Unser Flugprogramm beschreibt eigentlich schon den Verlauf der Reiserouten:
* Von Frankfurt erfolgte der Abflug abends nach Singapore.
* Der Weiterflug erst 36 Stunden später (absichtlich so gewählt!) nach Darwin.
* Einige Tage später einen Inlandsflug ins das Rote Zentrum nach AliceSprings.
* Vier Tage später startete der Flug nach Sydney.
* Nach Zehn Tagen erfolgte der Rückflug nach Frankfurt ,wieder mit Stopover in Singapore.

Den Aufenthalt in Singapore, dem noch immer saubersten Stadtstaat der Welt, kann man nur empfehlen. Man wird sofort von dieser besonderen, geregelten Hektik mitgenommen und schaltet ohne Problem auf asiatisches Treiben um.

Die erste Station in Australien erreichten wir vormittags, so blieb schon am ersten Tag Zeit, sich zu akklimatisieren. Darwin ist nicht hektisch, eher gemächlich.
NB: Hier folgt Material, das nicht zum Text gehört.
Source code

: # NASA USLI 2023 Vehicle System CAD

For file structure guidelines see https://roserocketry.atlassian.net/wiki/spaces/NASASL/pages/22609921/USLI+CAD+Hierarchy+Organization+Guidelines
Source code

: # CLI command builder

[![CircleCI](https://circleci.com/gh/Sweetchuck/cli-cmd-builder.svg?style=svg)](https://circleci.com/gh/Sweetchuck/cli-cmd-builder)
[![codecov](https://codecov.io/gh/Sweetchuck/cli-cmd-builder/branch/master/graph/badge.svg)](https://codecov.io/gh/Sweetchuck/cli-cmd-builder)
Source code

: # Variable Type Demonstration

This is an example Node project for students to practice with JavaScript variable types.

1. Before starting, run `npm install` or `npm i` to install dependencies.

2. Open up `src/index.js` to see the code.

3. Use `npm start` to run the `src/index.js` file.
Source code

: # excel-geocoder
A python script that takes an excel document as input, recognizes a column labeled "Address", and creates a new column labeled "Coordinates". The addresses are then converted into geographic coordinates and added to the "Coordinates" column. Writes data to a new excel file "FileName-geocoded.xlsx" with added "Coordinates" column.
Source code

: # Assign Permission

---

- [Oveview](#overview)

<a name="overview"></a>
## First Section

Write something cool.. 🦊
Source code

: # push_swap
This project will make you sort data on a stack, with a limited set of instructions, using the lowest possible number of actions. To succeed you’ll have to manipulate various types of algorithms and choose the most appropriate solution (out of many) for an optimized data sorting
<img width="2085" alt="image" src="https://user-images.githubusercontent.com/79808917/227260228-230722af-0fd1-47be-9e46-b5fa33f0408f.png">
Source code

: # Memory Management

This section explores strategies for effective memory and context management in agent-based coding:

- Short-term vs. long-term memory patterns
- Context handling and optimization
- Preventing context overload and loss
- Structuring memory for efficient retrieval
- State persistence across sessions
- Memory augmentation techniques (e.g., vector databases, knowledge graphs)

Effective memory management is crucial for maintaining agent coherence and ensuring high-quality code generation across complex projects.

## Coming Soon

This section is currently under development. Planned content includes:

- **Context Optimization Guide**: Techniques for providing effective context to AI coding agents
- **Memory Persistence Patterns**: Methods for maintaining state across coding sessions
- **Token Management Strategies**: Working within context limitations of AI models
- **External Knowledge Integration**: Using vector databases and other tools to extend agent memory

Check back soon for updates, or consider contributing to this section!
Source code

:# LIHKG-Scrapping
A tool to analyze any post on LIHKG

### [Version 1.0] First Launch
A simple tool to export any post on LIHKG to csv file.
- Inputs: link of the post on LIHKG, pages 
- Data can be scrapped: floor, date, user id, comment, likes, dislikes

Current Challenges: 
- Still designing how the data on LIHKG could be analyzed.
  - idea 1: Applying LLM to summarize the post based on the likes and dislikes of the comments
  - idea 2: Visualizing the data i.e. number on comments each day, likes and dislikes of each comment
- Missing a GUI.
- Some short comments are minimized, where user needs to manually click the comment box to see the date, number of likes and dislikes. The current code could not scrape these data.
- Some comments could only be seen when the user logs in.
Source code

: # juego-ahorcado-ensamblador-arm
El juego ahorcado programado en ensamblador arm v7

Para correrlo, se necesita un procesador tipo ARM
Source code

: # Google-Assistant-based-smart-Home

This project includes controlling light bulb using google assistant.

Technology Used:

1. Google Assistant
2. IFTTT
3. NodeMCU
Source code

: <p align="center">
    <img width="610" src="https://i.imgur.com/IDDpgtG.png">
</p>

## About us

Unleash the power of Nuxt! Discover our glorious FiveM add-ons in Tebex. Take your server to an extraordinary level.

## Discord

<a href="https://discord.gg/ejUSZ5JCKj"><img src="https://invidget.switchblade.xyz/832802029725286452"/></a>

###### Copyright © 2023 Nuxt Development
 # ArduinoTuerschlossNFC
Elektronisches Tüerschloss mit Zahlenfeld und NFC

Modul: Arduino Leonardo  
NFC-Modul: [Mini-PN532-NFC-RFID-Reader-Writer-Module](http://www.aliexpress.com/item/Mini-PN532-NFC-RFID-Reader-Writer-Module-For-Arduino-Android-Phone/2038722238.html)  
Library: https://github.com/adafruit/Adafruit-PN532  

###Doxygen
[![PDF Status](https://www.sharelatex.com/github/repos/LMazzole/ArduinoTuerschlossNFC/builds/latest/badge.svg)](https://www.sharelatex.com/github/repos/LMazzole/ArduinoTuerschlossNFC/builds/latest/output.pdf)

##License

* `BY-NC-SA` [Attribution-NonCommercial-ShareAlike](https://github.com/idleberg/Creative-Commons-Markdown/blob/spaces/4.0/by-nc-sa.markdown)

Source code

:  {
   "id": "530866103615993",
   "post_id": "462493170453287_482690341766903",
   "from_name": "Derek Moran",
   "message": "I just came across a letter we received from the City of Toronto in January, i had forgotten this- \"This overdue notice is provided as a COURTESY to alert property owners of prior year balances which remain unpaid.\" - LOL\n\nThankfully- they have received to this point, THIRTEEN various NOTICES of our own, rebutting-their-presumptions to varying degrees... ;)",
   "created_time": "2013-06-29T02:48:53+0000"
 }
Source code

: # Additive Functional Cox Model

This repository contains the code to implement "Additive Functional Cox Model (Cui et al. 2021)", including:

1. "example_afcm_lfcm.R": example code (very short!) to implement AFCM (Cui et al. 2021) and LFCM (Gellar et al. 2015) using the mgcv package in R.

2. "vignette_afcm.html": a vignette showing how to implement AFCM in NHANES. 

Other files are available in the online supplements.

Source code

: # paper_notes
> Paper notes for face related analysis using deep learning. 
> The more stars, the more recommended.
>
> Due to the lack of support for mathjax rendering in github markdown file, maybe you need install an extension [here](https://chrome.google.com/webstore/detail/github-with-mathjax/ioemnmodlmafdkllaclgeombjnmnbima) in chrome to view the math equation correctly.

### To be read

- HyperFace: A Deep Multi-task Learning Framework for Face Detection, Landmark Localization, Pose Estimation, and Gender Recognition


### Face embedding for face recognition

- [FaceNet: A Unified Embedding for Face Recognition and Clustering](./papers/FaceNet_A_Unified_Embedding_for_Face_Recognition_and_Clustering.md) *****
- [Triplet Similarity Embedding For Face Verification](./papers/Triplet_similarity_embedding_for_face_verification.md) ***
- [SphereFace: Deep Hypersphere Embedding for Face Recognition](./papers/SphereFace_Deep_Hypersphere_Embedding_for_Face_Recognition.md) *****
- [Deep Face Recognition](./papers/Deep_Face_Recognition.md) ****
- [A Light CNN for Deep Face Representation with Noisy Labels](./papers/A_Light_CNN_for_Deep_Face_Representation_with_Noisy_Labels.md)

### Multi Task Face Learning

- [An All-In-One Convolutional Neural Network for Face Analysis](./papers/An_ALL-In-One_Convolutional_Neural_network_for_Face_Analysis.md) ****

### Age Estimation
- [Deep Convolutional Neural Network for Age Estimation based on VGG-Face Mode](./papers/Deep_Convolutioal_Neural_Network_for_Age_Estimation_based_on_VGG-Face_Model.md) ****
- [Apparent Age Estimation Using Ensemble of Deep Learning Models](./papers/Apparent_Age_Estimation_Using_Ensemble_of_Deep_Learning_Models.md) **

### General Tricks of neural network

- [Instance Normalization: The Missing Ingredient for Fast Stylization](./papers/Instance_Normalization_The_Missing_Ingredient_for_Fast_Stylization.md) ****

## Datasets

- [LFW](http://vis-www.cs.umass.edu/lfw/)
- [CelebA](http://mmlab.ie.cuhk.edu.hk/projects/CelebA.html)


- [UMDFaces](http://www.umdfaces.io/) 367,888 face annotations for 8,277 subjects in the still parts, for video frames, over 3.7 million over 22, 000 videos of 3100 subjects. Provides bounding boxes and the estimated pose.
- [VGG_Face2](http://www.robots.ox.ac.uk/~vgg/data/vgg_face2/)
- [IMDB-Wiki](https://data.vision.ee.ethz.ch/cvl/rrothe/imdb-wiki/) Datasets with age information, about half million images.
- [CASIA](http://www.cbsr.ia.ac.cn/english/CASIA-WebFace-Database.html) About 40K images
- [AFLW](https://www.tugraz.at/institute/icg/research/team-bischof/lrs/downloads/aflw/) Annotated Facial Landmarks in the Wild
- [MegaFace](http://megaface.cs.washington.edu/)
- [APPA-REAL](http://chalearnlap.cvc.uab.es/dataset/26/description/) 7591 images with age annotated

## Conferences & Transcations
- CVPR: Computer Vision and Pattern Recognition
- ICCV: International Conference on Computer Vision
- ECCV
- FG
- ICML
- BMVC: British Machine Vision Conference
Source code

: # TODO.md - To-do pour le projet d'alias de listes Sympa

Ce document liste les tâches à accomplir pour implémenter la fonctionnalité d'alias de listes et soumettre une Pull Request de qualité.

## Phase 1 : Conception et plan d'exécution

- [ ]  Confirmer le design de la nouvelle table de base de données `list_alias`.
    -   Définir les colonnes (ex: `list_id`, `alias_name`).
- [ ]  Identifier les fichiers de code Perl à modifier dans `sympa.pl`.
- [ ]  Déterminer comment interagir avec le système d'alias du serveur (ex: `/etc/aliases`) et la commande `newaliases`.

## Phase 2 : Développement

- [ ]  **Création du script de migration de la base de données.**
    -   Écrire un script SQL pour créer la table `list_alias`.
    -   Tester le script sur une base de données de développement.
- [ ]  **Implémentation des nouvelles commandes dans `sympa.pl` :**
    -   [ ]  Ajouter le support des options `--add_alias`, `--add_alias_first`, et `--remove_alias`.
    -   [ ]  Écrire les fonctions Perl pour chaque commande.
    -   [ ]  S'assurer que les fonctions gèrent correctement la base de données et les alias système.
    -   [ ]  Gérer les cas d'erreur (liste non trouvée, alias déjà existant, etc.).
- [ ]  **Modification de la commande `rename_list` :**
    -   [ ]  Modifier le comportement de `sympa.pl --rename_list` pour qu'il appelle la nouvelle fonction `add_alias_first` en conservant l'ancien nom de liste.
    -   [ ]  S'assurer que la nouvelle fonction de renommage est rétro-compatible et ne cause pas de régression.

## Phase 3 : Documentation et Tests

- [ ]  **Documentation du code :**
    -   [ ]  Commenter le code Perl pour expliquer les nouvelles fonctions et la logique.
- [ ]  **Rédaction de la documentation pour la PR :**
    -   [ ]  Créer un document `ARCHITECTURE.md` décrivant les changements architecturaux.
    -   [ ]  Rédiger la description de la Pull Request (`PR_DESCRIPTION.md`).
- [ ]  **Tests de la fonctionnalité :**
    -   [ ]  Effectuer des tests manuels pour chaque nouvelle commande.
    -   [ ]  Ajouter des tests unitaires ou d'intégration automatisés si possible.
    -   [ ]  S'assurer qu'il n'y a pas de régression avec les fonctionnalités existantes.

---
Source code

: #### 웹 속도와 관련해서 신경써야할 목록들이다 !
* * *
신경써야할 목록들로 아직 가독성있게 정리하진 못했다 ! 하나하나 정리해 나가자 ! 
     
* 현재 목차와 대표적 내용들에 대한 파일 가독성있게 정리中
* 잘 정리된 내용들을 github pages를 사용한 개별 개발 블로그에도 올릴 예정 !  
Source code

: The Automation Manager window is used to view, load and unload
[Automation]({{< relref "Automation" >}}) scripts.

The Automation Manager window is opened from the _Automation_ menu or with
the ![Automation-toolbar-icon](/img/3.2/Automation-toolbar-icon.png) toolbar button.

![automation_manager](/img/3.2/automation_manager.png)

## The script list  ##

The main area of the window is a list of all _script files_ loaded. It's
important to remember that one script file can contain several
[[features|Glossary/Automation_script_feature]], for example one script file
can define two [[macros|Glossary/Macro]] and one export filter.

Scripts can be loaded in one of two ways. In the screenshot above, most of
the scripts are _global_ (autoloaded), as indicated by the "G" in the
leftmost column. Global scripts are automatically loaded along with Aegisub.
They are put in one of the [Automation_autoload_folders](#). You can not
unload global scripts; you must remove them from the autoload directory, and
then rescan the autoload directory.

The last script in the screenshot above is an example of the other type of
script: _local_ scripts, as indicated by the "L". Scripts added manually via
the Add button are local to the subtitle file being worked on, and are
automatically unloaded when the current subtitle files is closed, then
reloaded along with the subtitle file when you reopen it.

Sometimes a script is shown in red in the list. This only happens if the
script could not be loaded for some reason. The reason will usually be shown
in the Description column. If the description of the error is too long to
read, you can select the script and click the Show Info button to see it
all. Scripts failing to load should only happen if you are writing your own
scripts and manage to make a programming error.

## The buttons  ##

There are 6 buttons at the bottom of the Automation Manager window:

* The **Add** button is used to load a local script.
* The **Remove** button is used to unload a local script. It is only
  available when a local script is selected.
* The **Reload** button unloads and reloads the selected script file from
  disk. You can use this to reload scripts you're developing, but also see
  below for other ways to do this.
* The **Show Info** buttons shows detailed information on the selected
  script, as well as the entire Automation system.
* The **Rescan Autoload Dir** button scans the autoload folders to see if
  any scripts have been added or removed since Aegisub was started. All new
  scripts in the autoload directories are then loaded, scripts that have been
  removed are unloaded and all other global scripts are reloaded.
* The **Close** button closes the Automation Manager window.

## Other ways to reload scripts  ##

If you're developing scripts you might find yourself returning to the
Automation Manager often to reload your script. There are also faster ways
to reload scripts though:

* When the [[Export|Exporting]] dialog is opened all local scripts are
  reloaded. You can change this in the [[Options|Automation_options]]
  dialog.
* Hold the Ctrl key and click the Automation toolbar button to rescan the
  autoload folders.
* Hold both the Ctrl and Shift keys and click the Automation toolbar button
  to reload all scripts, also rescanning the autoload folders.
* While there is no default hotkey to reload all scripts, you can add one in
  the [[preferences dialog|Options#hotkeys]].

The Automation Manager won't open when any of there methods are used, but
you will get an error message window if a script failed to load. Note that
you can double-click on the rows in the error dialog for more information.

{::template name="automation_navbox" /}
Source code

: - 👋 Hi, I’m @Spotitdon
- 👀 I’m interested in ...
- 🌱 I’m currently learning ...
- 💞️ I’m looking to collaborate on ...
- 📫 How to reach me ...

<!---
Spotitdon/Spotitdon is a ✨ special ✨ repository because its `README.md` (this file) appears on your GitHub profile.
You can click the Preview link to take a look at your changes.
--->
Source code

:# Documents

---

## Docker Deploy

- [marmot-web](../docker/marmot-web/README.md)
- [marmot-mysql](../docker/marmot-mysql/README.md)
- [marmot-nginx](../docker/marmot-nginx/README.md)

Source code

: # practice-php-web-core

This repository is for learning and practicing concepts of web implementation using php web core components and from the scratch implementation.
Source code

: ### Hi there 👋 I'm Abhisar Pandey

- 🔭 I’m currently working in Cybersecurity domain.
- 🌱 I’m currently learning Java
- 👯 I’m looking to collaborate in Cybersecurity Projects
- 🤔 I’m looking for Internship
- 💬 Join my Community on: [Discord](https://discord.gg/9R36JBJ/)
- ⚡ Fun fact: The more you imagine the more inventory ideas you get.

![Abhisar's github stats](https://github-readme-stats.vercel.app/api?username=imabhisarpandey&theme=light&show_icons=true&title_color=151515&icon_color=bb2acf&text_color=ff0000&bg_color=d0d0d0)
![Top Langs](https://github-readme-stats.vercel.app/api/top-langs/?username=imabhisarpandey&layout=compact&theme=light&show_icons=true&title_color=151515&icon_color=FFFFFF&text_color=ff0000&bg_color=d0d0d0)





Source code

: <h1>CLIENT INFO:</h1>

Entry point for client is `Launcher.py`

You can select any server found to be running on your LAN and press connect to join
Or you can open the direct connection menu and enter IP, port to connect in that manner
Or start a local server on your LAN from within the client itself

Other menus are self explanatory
Man ist sich der isolierten Lage dieser Stadt zunächst gar nicht so bewusst, aber die Entfernungen haben andere Maßstäbe, das zeigten schon die nächsten Tagesauflüge nur in näherer Umgebung: ein Tag im Botanischen Garten, weit hinaus zur Krokodile Farm und das Museum and Art Gallery am entfernten Stadtrand. Das Museum mussten wir zwei Tage besuchen, es war Nicht ausgelassen hatten wir den berühmten asiatischen Sunset Market, dafür jedoch das Spiel Casino am Diamond Beach. Das jüngste Museum verursachte bei uns allen Gänsehaut: ein ehemaliges Gefängnis mit Galgen, dafür aber freier Eintritt.

Der Aufenthalt in Alice Springs war klimatisch angenehmer als erwartet. Nur wenige Kilometer von Stadt erfährt man sofort die unendliche Weite der menschenleeren Bergwüste. Die Sonne versöhnt abends mit ihren eigenartigen Lichtspielen jeden, der sie "ertragen" musste. Vom Anzac Hill aus hatten wir es genossen, mit Fotoshots auf den berühmten The Ghan und Roadtrains beachtlicher Länge. Unser abwechslungsreiche Programm in The Alice hatte einen besonderen Höhepunkt: Mit dem Bus zum Kata Tjuta und zum Uluru, eine Tagestour die lange vor dem Sonnenaufgang beginnt und ein unvergessliches Erlebnis bleibt. Viele bezeichnen den Uluru als das Herz Australiens, denn das zerstört man. Er gehört wieder den Ureinwohnern Australiens, und das ist gut so...

Unsere nächste Zeit waren die Wintertage in Sydney, für uns aber eher ein Sommerprogramm. Sydney, diese unbeschreibliche Weltstadt, konnten wir wieder anders erfahren. Zugegeben, mit einer Wiederholung: Die Fahrt in die Blue Mountains, zum dritten Mal! Es war ein herrlicher Wandertag zu den Wentworth Falls und einigen noch nicht erlebten Lookouts. Die übrigen Tage besuchten wir bewusst die Sehenswürdigkeiten, die wir bisher ausgelassen hatten. Der Travellerpass verführte direkt dazu, selbst nach einer Tagestour noch einmal zu bummeln. In der Abenddämmerung fuhren wir nach Watsens Bay mit der Fähre. Bei Doyls gab es gegrillten Fisch und auf der Rückfahrt den berühmten Blick auf die Oper. Wir hatten ihn noch einmal beim Rückflug und der obligatorischen Schleife über den Hafen.

Es stimmt wohl, Australienreisen sind nicht vergleichbar mit Urlaubsreisen, wie man sie sonst unternimmt, sie machen unter Umständen süchtig.